Keep your head in the clouds

Keep your head in the clouds mixed mediaKeep your head in the clouds and your feet on the ground.

I’ve not drawn or painted faces for a long time (it shows!), but lately I’ve been obsessed with poses. Especially the children’s poses. I have been jotting them down in my journal as I see them, in the hope of developing them later in the sketching childhood books and beyond.

Yesterday, Aoife was lying on the floor, resting her head in her hands and kicking her legs behind her. The golden evening light flooded over her. The fitted carpet underneath her transformed too,  from green and yucky to light and fluffy. As I was sketching her, I realised she reminded me of the angel/ cherub die-cut paper scraps I had as a child. They pretty much always rested their elbows on a cloud.

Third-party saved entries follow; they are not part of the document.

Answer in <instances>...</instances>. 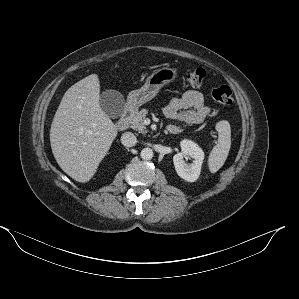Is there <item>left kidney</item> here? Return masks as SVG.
Returning a JSON list of instances; mask_svg holds the SVG:
<instances>
[{
  "label": "left kidney",
  "instance_id": "obj_1",
  "mask_svg": "<svg viewBox=\"0 0 299 299\" xmlns=\"http://www.w3.org/2000/svg\"><path fill=\"white\" fill-rule=\"evenodd\" d=\"M181 152L177 153L173 157V162L177 174L188 182H194L198 179L201 166L204 160L203 150L191 140H182L180 143ZM185 157H190L193 162L187 164L184 161Z\"/></svg>",
  "mask_w": 299,
  "mask_h": 299
}]
</instances>
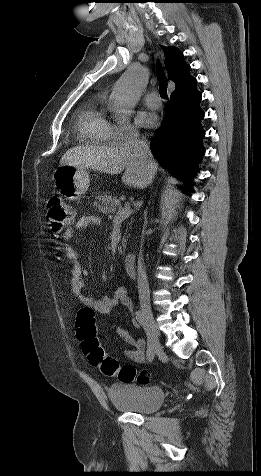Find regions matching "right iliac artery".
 <instances>
[{
  "instance_id": "obj_1",
  "label": "right iliac artery",
  "mask_w": 261,
  "mask_h": 476,
  "mask_svg": "<svg viewBox=\"0 0 261 476\" xmlns=\"http://www.w3.org/2000/svg\"><path fill=\"white\" fill-rule=\"evenodd\" d=\"M136 315V320L138 323L143 327L145 335L148 338L147 342V358L149 361H152L154 356H155V350L154 347L156 346V343L153 341V335L152 331L148 329L147 323H146V317L143 311L138 310L135 313Z\"/></svg>"
}]
</instances>
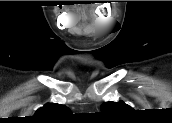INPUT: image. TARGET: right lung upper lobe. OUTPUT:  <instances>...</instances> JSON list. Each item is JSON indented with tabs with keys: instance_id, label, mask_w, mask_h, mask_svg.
<instances>
[{
	"instance_id": "1",
	"label": "right lung upper lobe",
	"mask_w": 172,
	"mask_h": 123,
	"mask_svg": "<svg viewBox=\"0 0 172 123\" xmlns=\"http://www.w3.org/2000/svg\"><path fill=\"white\" fill-rule=\"evenodd\" d=\"M70 110L65 105L48 103L39 108L35 115L32 116V120L40 122H53L70 115Z\"/></svg>"
}]
</instances>
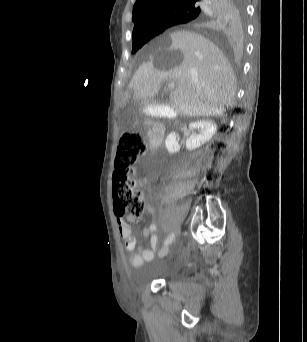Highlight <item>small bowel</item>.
Returning a JSON list of instances; mask_svg holds the SVG:
<instances>
[{
  "label": "small bowel",
  "mask_w": 307,
  "mask_h": 342,
  "mask_svg": "<svg viewBox=\"0 0 307 342\" xmlns=\"http://www.w3.org/2000/svg\"><path fill=\"white\" fill-rule=\"evenodd\" d=\"M148 212L153 214L154 211L152 208H148ZM133 221L131 219L125 220L123 217H117L116 220L119 234L125 242L126 250L130 253V265L138 268L154 258L158 245V235L156 224H150L143 231L145 237H150V246L148 248H140L135 237L132 235L130 222Z\"/></svg>",
  "instance_id": "obj_1"
}]
</instances>
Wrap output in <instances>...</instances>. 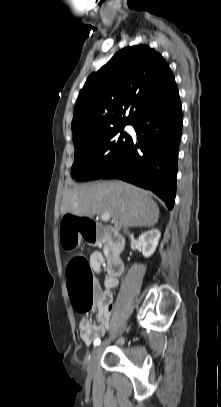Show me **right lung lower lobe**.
Listing matches in <instances>:
<instances>
[{
  "label": "right lung lower lobe",
  "instance_id": "1",
  "mask_svg": "<svg viewBox=\"0 0 221 407\" xmlns=\"http://www.w3.org/2000/svg\"><path fill=\"white\" fill-rule=\"evenodd\" d=\"M182 109L175 87L161 102L145 111L132 125L141 136L101 178L118 177L157 194L169 209L174 205ZM137 148L141 150L137 152Z\"/></svg>",
  "mask_w": 221,
  "mask_h": 407
}]
</instances>
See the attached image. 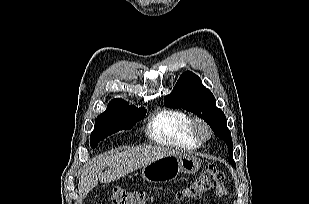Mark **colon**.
<instances>
[{
	"label": "colon",
	"mask_w": 309,
	"mask_h": 204,
	"mask_svg": "<svg viewBox=\"0 0 309 204\" xmlns=\"http://www.w3.org/2000/svg\"><path fill=\"white\" fill-rule=\"evenodd\" d=\"M224 178V173L214 164H209L201 174L181 192L184 199H197L210 188L218 185ZM147 195L143 191L125 188H113L110 201L111 204H145Z\"/></svg>",
	"instance_id": "colon-1"
}]
</instances>
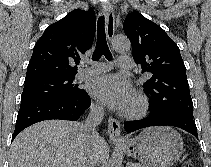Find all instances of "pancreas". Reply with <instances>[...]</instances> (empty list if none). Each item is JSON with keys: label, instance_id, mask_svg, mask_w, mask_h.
<instances>
[{"label": "pancreas", "instance_id": "pancreas-1", "mask_svg": "<svg viewBox=\"0 0 211 167\" xmlns=\"http://www.w3.org/2000/svg\"><path fill=\"white\" fill-rule=\"evenodd\" d=\"M127 167H144L142 164H138V163H128Z\"/></svg>", "mask_w": 211, "mask_h": 167}]
</instances>
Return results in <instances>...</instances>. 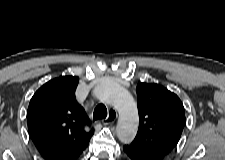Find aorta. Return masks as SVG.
Here are the masks:
<instances>
[{
	"label": "aorta",
	"mask_w": 225,
	"mask_h": 160,
	"mask_svg": "<svg viewBox=\"0 0 225 160\" xmlns=\"http://www.w3.org/2000/svg\"><path fill=\"white\" fill-rule=\"evenodd\" d=\"M93 96L117 109L119 113L117 137L122 143L132 142L138 129V112L129 92L114 81L104 80L96 85Z\"/></svg>",
	"instance_id": "aorta-1"
}]
</instances>
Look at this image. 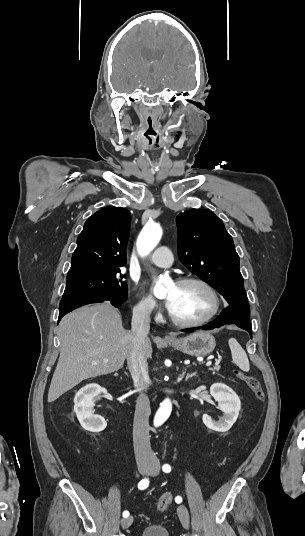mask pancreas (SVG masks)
I'll return each mask as SVG.
<instances>
[{
    "label": "pancreas",
    "instance_id": "1",
    "mask_svg": "<svg viewBox=\"0 0 305 536\" xmlns=\"http://www.w3.org/2000/svg\"><path fill=\"white\" fill-rule=\"evenodd\" d=\"M211 370H212V372H215V370H216V372H219L220 366H214V368H211Z\"/></svg>",
    "mask_w": 305,
    "mask_h": 536
}]
</instances>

Did you have paper scraps too?

I loved them. I had a whole box full of them that had been handed down to me from my mother and my sisters. Lovely vintage ones, as well as new ones I got from the dentist after each visit (of course, now they’d be considered vintage too!). I pasted the duplicates and new ones in albums, and kept the rest in the box for trades with friends and neighbours.

With that image still fresh in my mind, I made this mixed media piece today on watercolour paper.

I’m no angel, but I like how this representation of  me trying to figure out how to balance my life  plays on that image.

Because this is how I see myself. I know I am a dreamer. I often have my head in the clouds coming up with new ideas, but I also have a practical side. Mostly, they coexist harmoniously. Sometimes, like lately, they’re both fighting for my attention.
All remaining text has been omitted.